Emblématique des grands projets d'aménagements hydrauliques en Afrique de l'Ouest visant à accroître la production agricole, la politique d'aménagement de la vallée du fleuve Sénégal, et notamment de son delta, a débuté dès les années 1950. Accélérée dans les années 1970 et 1980 sous l'influence de la profonde sécheresse au Sahel, elle a permis tout à la fois l'extension des surfaces irrigables et la sécurisation de l'accès à l'eau d'irrigation toute l'année, mais s'est aussi soldée par un bouleversement complet des écosystèmes et de l'agriculture du Delta, avec une tendance à la spécialisation autour du riz et du maraîchage.
Si la volonté politique d'accroître les surfaces irriguées et de sécuriser la maîtrise de l'eau est demeurée jusqu'à aujourd'hui, les agriculteurs du Delta ont du faire face, depuis les années 1980 et les Plans d'Ajustements Structurels, au désengagement progressif de l'Etat et à une profonde rupture de politique agricole dans toutes ses dimensions : accès au crédit, aux intrants et aux équipements ; conditions d'insertion aux échanges marchands ; gestion du foncier... Si la poursuite de ces aménagements a bien conduit à accroître les emplois créés et garantit aujourd'hui aux producteurs familiaux du Delta des niveaux de revenu plutôt supérieurs à d'autres régions du pays (notamment le Bassin arachidier), elle a aussi favorisé le développement de nouvelles formes productives, patronales ou de type capitaliste, à plus forte disponibilité en capital et très concurrentes de l'agriculture familiale dans l'accès au foncier.
La crise alimentaire de 2008, enfin, a fait émerger en Afrique de l'Ouest une volonté politique de renforcement de la sécurité alimentaire, qui s'exprime au Sénégal par l'extension et la consolidation des aménagements hydrauliques du Delta, sans remettre en cause la philosophie et les modalités d'intervention, renouvelées au travers de Partenariats Publics Privés qui s'avèrent inaccessibles à la plupart des producteurs familiaux, et en affichant des ambitions d'accroissement de la production déconnectées des capacités productives et du rythme d'accumulation de l'agriculture familiale, laissant plutôt envisager un risque d'accroissement de sa vulnérabilité.

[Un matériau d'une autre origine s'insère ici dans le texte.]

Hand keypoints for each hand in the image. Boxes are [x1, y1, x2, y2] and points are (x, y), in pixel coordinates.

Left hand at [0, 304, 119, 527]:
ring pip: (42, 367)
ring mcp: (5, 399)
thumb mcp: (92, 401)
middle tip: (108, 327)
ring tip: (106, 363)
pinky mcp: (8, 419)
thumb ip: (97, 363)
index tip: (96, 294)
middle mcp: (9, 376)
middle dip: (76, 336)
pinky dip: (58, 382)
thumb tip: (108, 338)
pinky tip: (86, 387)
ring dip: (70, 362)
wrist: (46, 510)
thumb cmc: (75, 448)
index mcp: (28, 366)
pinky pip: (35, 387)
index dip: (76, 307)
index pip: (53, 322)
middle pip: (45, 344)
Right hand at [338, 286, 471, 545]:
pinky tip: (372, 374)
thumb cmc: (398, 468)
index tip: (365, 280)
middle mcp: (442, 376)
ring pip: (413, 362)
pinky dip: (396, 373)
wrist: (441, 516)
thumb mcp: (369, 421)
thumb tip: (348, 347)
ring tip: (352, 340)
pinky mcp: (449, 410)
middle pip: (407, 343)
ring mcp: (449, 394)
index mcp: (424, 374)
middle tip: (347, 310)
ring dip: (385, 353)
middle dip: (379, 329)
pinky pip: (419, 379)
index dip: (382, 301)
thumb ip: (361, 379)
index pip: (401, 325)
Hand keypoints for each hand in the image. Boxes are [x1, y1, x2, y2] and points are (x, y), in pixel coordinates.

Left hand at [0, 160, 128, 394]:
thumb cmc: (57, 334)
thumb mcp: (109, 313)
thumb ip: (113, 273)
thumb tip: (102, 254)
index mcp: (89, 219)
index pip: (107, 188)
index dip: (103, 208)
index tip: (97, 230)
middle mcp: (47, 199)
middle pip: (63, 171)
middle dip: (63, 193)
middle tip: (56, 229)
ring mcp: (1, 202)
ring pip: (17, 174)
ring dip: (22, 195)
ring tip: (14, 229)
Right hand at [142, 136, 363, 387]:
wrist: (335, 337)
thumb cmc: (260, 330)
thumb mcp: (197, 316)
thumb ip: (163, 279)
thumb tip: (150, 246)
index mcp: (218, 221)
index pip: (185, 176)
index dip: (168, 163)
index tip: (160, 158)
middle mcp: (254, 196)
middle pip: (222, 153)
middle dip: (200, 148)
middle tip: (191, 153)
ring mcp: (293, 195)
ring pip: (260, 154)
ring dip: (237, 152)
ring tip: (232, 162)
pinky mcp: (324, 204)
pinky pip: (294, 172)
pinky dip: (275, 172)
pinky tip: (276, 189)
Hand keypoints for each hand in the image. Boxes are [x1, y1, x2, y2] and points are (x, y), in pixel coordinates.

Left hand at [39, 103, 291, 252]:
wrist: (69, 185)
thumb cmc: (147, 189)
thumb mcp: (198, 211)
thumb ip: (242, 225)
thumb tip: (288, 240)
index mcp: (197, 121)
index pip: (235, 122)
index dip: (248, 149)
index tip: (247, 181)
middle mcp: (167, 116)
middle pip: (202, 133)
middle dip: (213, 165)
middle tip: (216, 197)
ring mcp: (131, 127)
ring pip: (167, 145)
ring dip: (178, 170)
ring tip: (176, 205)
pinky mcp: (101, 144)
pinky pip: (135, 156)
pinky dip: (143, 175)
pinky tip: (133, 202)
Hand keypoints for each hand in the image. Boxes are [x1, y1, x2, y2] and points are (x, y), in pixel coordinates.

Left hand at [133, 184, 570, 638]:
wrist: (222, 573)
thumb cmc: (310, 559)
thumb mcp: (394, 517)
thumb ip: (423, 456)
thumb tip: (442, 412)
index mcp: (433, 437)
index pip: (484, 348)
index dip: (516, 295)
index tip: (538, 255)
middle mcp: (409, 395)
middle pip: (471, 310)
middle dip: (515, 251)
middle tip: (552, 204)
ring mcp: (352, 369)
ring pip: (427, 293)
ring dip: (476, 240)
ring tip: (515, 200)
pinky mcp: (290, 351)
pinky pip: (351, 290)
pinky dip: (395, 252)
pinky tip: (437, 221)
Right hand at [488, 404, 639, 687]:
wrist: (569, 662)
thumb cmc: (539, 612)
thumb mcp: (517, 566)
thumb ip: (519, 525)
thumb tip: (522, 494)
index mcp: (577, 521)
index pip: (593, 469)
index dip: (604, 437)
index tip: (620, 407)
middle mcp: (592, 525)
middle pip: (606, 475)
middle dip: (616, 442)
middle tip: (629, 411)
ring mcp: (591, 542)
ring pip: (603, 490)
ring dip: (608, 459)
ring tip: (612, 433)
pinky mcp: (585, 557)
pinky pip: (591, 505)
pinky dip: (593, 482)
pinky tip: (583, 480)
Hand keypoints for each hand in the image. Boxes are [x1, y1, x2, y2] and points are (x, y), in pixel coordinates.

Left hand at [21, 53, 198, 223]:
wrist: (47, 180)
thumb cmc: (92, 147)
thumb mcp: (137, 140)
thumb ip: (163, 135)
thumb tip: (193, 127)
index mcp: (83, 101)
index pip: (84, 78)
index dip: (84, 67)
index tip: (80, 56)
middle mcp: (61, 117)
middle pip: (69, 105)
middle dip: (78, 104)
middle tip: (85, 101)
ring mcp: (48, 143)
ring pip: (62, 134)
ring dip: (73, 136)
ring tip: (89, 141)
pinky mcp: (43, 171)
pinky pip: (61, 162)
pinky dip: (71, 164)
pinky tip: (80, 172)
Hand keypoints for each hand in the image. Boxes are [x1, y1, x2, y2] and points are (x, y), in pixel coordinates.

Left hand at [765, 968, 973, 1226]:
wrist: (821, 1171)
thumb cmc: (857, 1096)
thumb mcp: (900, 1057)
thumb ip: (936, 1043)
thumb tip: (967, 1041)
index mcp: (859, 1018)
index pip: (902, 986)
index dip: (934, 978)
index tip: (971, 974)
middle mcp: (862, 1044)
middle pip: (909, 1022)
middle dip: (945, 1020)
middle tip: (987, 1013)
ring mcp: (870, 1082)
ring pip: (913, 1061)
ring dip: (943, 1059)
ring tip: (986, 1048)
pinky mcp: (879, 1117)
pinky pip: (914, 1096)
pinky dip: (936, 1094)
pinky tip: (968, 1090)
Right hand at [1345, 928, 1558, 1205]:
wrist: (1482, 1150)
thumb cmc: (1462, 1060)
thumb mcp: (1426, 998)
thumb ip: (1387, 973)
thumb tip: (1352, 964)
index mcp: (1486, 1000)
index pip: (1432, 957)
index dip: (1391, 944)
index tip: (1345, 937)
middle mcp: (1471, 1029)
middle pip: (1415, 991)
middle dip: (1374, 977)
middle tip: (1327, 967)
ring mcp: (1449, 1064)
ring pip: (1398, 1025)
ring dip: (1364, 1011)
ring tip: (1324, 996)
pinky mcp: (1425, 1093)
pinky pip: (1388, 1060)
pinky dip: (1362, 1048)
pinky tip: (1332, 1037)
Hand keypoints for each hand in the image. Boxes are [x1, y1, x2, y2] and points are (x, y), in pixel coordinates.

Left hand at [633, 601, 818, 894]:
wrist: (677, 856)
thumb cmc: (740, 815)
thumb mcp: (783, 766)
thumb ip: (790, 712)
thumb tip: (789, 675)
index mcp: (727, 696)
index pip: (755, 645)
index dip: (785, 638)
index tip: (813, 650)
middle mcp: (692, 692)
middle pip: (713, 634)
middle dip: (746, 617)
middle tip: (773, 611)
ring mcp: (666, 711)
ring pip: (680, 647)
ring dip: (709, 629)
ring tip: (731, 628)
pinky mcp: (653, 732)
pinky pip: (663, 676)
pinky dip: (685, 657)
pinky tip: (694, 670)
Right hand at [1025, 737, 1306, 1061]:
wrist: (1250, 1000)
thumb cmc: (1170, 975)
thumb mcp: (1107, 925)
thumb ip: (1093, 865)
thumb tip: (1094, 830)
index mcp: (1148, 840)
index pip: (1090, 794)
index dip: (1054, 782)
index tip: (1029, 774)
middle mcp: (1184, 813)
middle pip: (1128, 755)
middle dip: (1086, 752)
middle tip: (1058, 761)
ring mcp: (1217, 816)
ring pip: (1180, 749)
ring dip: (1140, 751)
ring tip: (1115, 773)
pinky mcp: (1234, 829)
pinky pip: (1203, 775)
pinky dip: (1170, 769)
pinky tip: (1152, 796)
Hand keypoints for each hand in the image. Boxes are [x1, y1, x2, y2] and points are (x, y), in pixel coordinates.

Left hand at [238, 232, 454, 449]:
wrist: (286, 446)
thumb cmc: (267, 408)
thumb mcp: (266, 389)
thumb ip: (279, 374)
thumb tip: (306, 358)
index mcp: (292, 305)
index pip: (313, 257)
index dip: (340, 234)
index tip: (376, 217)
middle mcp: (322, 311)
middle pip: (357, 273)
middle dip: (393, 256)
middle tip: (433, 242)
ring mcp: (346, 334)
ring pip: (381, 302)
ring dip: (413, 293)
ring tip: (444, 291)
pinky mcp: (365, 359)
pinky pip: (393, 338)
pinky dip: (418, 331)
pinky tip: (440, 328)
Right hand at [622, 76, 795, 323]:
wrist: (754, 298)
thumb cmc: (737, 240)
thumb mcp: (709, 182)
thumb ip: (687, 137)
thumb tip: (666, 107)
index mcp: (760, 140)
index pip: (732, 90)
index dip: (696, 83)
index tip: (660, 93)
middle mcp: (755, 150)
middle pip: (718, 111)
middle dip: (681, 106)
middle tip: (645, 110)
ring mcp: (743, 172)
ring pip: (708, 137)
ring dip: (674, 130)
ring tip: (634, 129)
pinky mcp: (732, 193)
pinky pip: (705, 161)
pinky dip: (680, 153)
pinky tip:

Dans ce cadre de politique agricole nettement moins sécurisant depuis une trentaine d'années et face aux nouvelles concurrences des formes d'agriculture capitalistes, l'agriculture familiale a déployé une adaptation systémique et de nouvelles stratégies, individuelles ou collectives, pour sécuriser son accès au crédit et limiter son endettement, pour tenter de se prémunir des accaparements fonciers et pour mieux maîtriser la commercialisation des produits agricoles.
Grâce à une approche diachronique, systémique et située, liant fait technique et fait social, cette étude se propose de mettre en relief les modalités et capacité d'adaptation de l'agriculture familiale du Delta du fleuve Sénégal à des contextes productifs et de politique agricole profondément évolutifs, tout en analysant le rôle des politiques agricoles et des modèles de développement dans ces dynamiques et sur les inégalités sociales.